Hey, my little novella Super Daisy! just got a fun review:
“If you’ve ever had an unrequited love, a mean girl who terrorized you, a family business that’s struggling, a dead end job, and strong-as-diamonds-fingernails
Nice, right? Granted, it was from my sister. But she does have a PhD, and so she’s really smart, and that should count for something in a review. Smart people like silly escapist fiction too! Oh, and I just realized that Amazon Prime members, you chosen folk, can read it for free. That’s nice, right? Free is nice.
Anyway, enough of that. Instead I have a serious topic to discuss today: men’s jeans.
It all started about six months ago, when my husband brought in the daily mail. In it, with my husband’s name on the mailing label (so it wasn’t a mistake on the part of the postal worker, which sometimes we have been recipients of, as noted here), was a magazine I know I wouldn’t have subscribed to. Moreover, I KNOW he wouldn’t have subscribed to. It was called Details. One glance at this GQ -type rag told me this had to be a prank. It reminded me of when our apartment of girls accidentally ended up on the mailing list of the men’s clothing catalog “International Male,” — more ivory colored linen suits than a real man could wear in a lifetime. I flipped through the Details pages, and started to laugh and immediately called my brother.
“Funny joke, Bill. Good one.”
“What?” He was in denial–and continued to deny until I finally believed he hadn’t ordered it for Gary. Then I phoned up all the other usual suspects and got the same treatment. Either someone is a good liar, or I have a funny friend I don’t even know about. Whoever you are… good one! Ya got him.
So, this magazine continues to come to our house, and I usually just chuck it.

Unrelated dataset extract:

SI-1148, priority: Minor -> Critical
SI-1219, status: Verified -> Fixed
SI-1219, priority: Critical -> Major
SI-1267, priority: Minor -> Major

Last month, though, I happened to flip through the pages because there was a teaser on the cover about this columnist accidentally getting to try on a suit made for Prince William in a tailor’s shop in London (which was a kind of good story, but it did have some potty mouth language, so I’m not going to recommend it to you.) Anyway, in looking for this Bonny Prince William story, my eyes fall on a headline about jeans–how to keep them from fading.
This is something I need to know. Because I happen to be in the market for jeans sometime in the next couple of months. It’s been a year since I bought any, (as readers of this blog might remember when I was suckered at The Gap) and those are now faded, and I’d like to keep the next pair longer and such.

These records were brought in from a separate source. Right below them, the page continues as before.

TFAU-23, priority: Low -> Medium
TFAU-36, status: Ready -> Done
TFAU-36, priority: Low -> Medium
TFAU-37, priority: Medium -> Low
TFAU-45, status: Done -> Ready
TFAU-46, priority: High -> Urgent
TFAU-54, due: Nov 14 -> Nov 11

But…as I read the article’s content, it’s wrong. It’s just WRONG. Why? Because the writer of the article suggests that men should not wash their jeans for the first three months.
Excuse me, but THREE MONTHS? That’s just…ew.
The explanation goes on that like dress pants or suit pants, jeans just don’t need to be washed. They’ll hold their color longer if not washed (duh), and even then, they should be washed inside out in cold water and line dried.
Um. Do men wash things in cold inside out and line dry them? Come on.
I mention this to Gary–because he’d just bought some jeans. Granted, these are the first jeans he’s bought in our marriage. He’s been a strictly “blue dress shirt, tie, and khakis” guy for as long as I’ve known him (even mows the lawn in this uniform) with the only exception being that he had a pair of old 501s–you know, the shrink to fits?, The kind you have to WASH to get to be the right size?–that he regularly wore to work on his orchard farm (a.k.a. Goathead Island.)
And his response is, “I thought you had to wash jeans to shrink them to get them to fit.”
I mull this for a few days. Meanwhile, we go a couple of places. We have a little family get-together, like a watermelon bust or something, and Gary wears his jeans, and everyone says, “Wow. That’s weird. I’ve never seen you wearing jeans.” Because truth is, they probably haven’t.
And then, a few days later, he’s been at Goathead Island in the new jeans, and they have purple stains on them from the special glue for PVC pipe for the drip system he’s putting in on the land to water the pecan trees, and they are caked in a layer of mud and these stupid little foxtail grass burrs– you know, the kind that stick in your socks so badly you have to simply throw the socks away– and then there’s a layer of some kind of gas-oil mixture from the weedeater, and atop it all is a fine layer of cut grass, almost like green fur, coating the whole pant leg (both) from the hem all the way up to where his blue dress shirt was untucked and guarding the jeans like a blue dress shirt apron.
And I look at all this and tell him, “Um, it hasn’t been three months. I don’t think I should wash those yet.”
Geez, folks. Real men wash their jeans.